Beckett was no stranger to interpretation himself. He translated French poetry into English, and wrote many of his early poems by him in French, long before he began writing plays.
“What is interesting is that I have decided to write in French, first in poetry,” Mr. Rabaté said. “French is much simpler and lyrical. He translated a lot of the French Surrealist poets, and in English they were opaque and full of illusion. But in French it was simple and you just heard the voice.”
Beckett’s ties to France, and the French language, are legendary. He could have fled France when the Nazis invaded in 1940, but, as he was quoted as saying, “I preferred France in war to Ireland in peace.”
He joined the French Resistance, and even though he was fluent in French, he had an Irish accent, which made him vulnerable to being discovered. After almost being caught by the Gestapo in Paris, he lived in rural southern France in hiding for many years until the war ended.
“His French was oral French learned in the countryside when he was hiding from the Nazis,” Mr. Rabaté said. “’Fin de Partie’ has a few untranslatable moments in French, because the jokes are funnier in French and the French text is much more bawdy.”

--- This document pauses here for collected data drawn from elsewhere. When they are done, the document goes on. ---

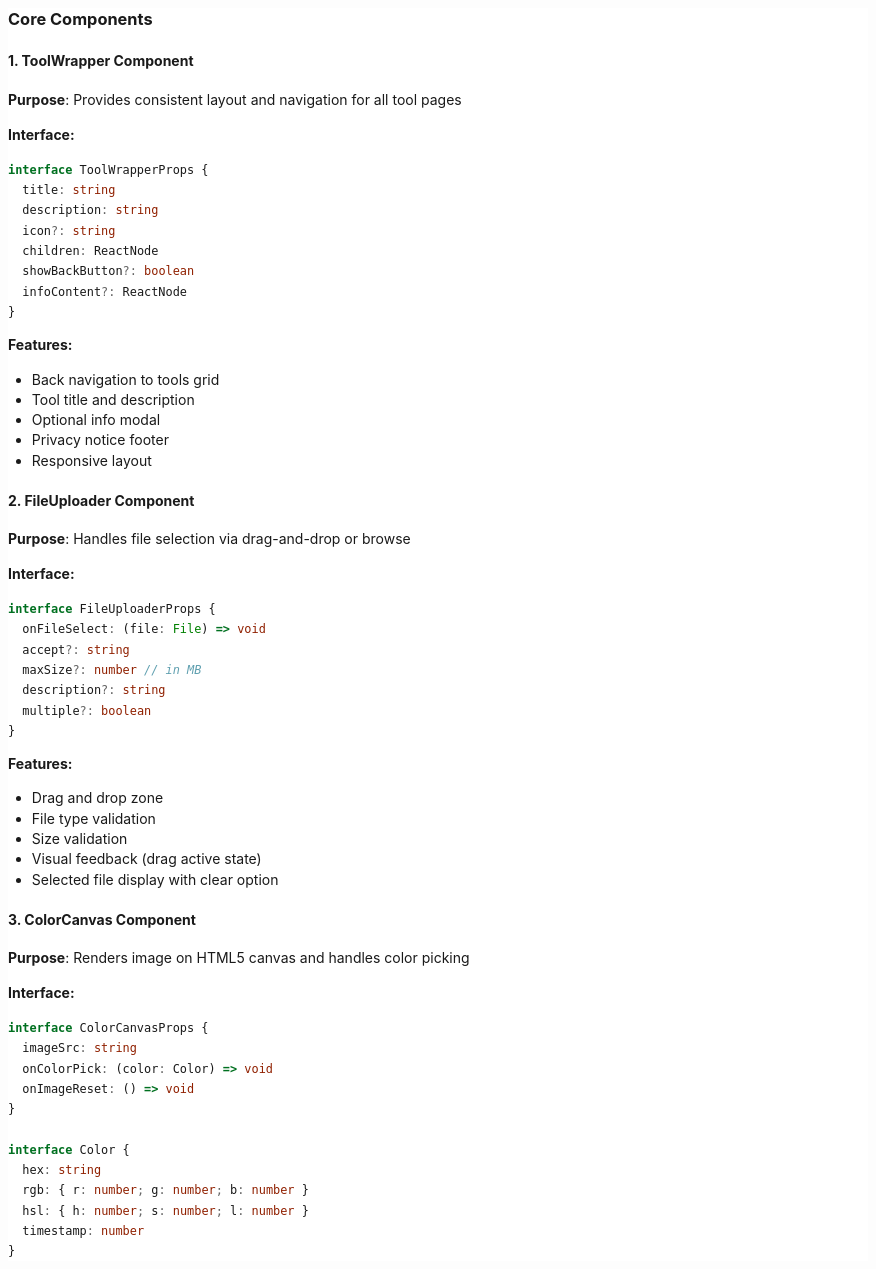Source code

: ### Core Components

#### 1. ToolWrapper Component

**Purpose**: Provides consistent layout and navigation for all tool pages

**Interface:**
```typescript
interface ToolWrapperProps {
  title: string
  description: string
  icon?: string
  children: ReactNode
  showBackButton?: boolean
  infoContent?: ReactNode
}
```

**Features:**
- Back navigation to tools grid
- Tool title and description
- Optional info modal
- Privacy notice footer
- Responsive layout

#### 2. FileUploader Component

**Purpose**: Handles file selection via drag-and-drop or browse

**Interface:**
```typescript
interface FileUploaderProps {
  onFileSelect: (file: File) => void
  accept?: string
  maxSize?: number // in MB
  description?: string
  multiple?: boolean
}
```

**Features:**
- Drag and drop zone
- File type validation
- Size validation
- Visual feedback (drag active state)
- Selected file display with clear option

#### 3. ColorCanvas Component

**Purpose**: Renders image on HTML5 canvas and handles color picking

**Interface:**
```typescript
interface ColorCanvasProps {
  imageSrc: string
  onColorPick: (color: Color) => void
  onImageReset: () => void
}

interface Color {
  hex: string
  rgb: { r: number; g: number; b: number }
  hsl: { h: number; s: number; l: number }
  timestamp: number
}
```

This toggling between the languages proved interesting when his plays, usually written in French, became sensations on the English-speaking stage, despite not only some humor lost in translation but also the severe censorship laws in England in the 1950s (cue the bodily functions and anatomical references of “Godot”).
Over the decades, Beckett’s works became standard repertory, but perhaps it was time for the first opera based on one of his works, Mr. Audi pointed out, especially since Mr. Kurtag saw the original Paris production of “Fin de Partie” in the early 1960s and was awestruck.
“You need a very special kind of a composer to capture the essence of Beckett, but I don’t see many composers who have that kind of passion for Beckett,” Mr. Audi said. “You need to be obsessed with Beckett. Mr. Kurtag has had that for much of his life.
Mr. Kurtag, now 96 and living in Budapest, was unable to travel to see any of the previous productions and is not expected to go to Paris. Two performances that were planned in Hungary were canceled because of the pandemic. But, Mr. Audi said, Mr. Kurtag has seen a video recording of the original production and attended a concert version, which included the original cast, in Budapest in 2018.
For Mr. Audi, it’s a career high to see an original piece of work be so seamlessly adapted.
“My role as a director is to arbitrate between the composer’s vision and the writer’s vision,” Mr. Audi said. “In the end what he has composed is the essence of the play. For me the opera is complete.”